# [YOUR GOAL]
Scan the data below for lines holding the word "along", and copy each line found.

# [PROVIDED ENTRIES]
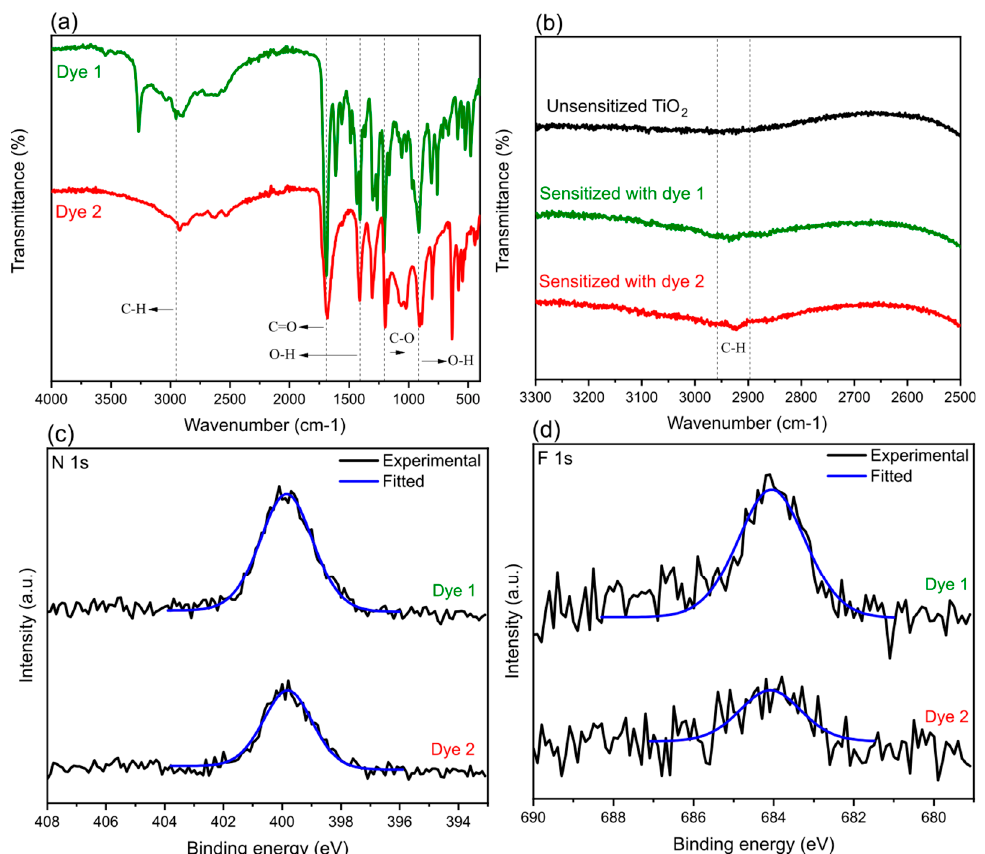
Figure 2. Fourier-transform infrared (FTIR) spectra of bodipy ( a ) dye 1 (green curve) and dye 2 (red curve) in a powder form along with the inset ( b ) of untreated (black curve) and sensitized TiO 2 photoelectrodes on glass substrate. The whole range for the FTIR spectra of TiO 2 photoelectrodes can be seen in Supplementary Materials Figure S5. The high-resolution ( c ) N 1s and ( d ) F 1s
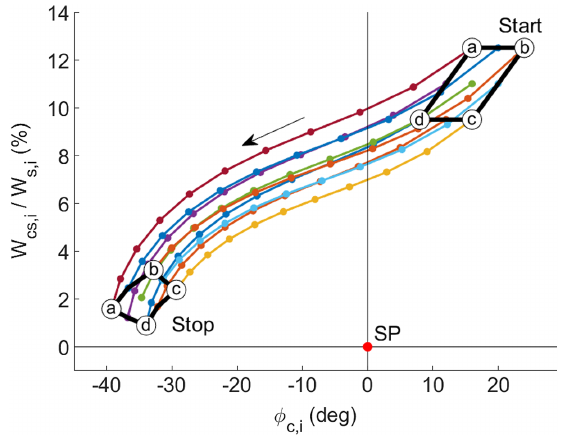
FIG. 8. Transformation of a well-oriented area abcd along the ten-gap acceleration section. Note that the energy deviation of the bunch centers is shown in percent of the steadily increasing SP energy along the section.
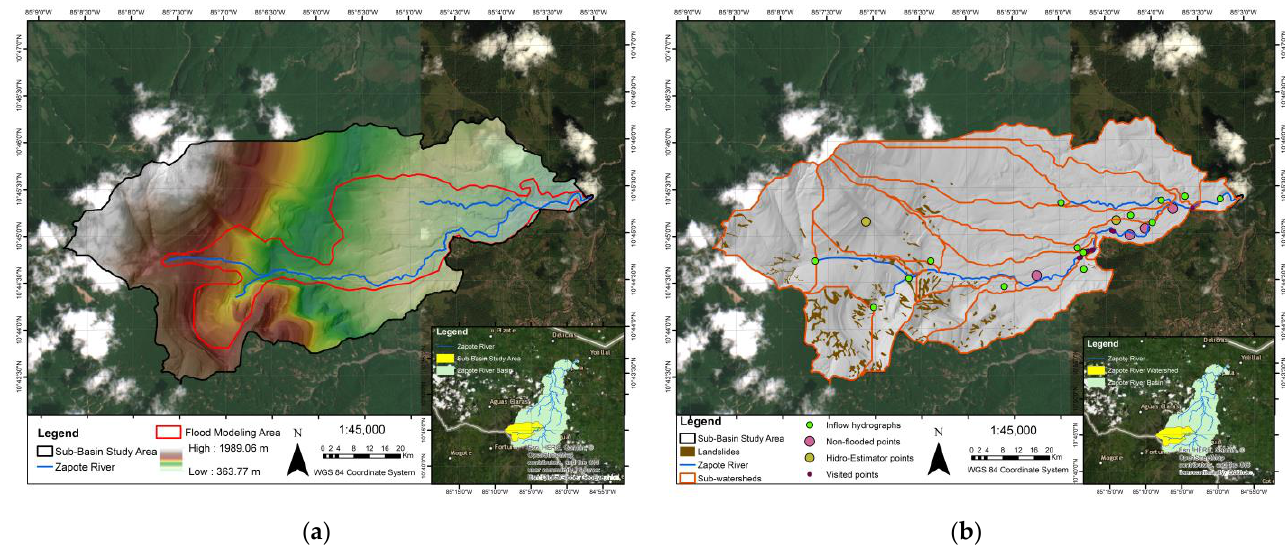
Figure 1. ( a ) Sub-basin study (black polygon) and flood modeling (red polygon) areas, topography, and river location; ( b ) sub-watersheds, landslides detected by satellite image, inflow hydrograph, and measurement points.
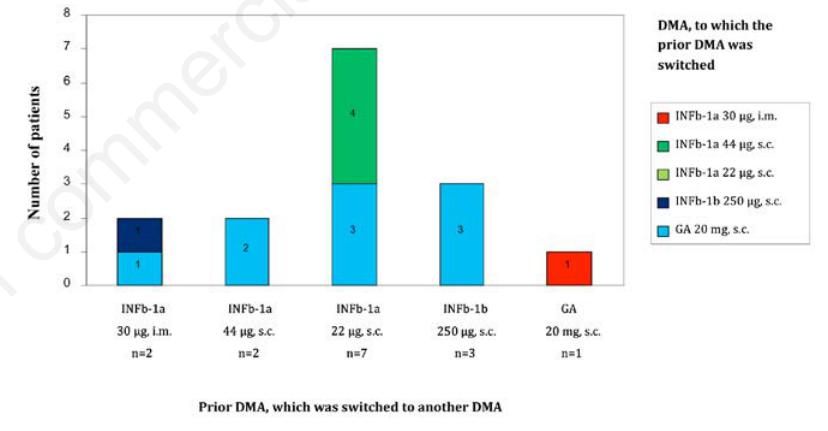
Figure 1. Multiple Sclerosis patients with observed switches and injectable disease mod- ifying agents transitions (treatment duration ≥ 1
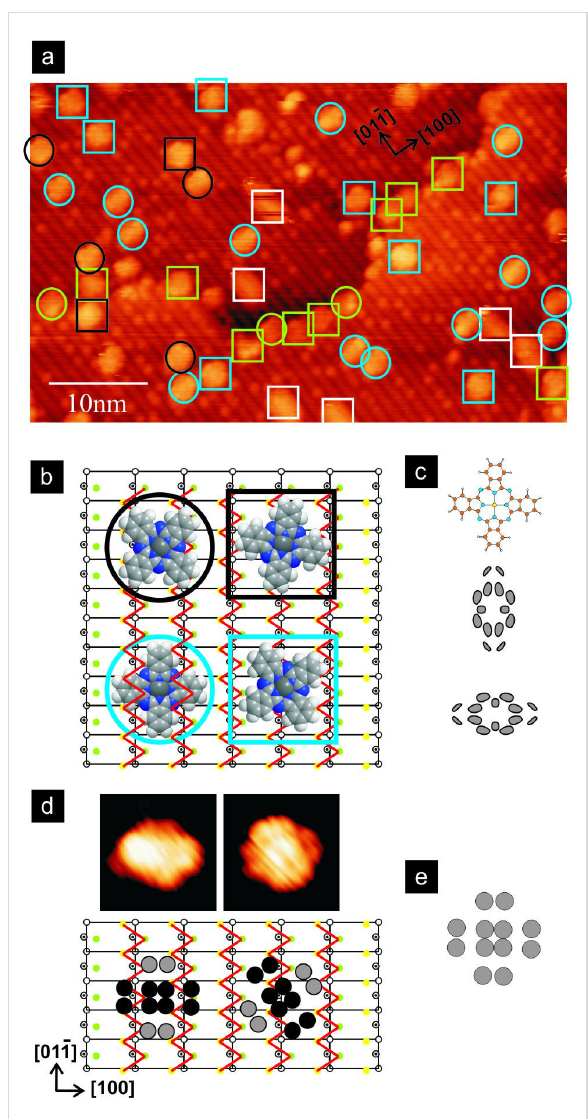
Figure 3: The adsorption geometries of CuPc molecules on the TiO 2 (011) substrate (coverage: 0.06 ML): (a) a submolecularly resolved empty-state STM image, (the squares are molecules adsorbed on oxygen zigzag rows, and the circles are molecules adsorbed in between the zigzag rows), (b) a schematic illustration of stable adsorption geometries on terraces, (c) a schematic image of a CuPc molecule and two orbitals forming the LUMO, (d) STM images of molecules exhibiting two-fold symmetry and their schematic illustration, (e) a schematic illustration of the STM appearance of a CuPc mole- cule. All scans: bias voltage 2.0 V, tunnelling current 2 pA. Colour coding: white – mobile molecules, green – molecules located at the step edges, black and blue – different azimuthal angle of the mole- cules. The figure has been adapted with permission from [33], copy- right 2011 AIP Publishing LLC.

# [SOLVED EXERCISE]
Figure 2. Fourier-transform infrared (FTIR) spectra of bodipy ( a ) dye 1 (green curve) and dye 2 (red curve) in a powder form along with the inset ( b ) of untreated (black curve) and sensitized TiO 2 photoelectrodes on glass substrate. The whole range for the FTIR spectra of TiO 2 photoelectrodes can be seen in Supplementary Materials Figure S5. The high-resolution ( c ) N 1s and ( d ) F 1s
FIG. 8. Transformation of a well-oriented area abcd along the ten-gap acceleration section. Note that the energy deviation of the bunch centers is shown in percent of the steadily increasing SP energy along the section.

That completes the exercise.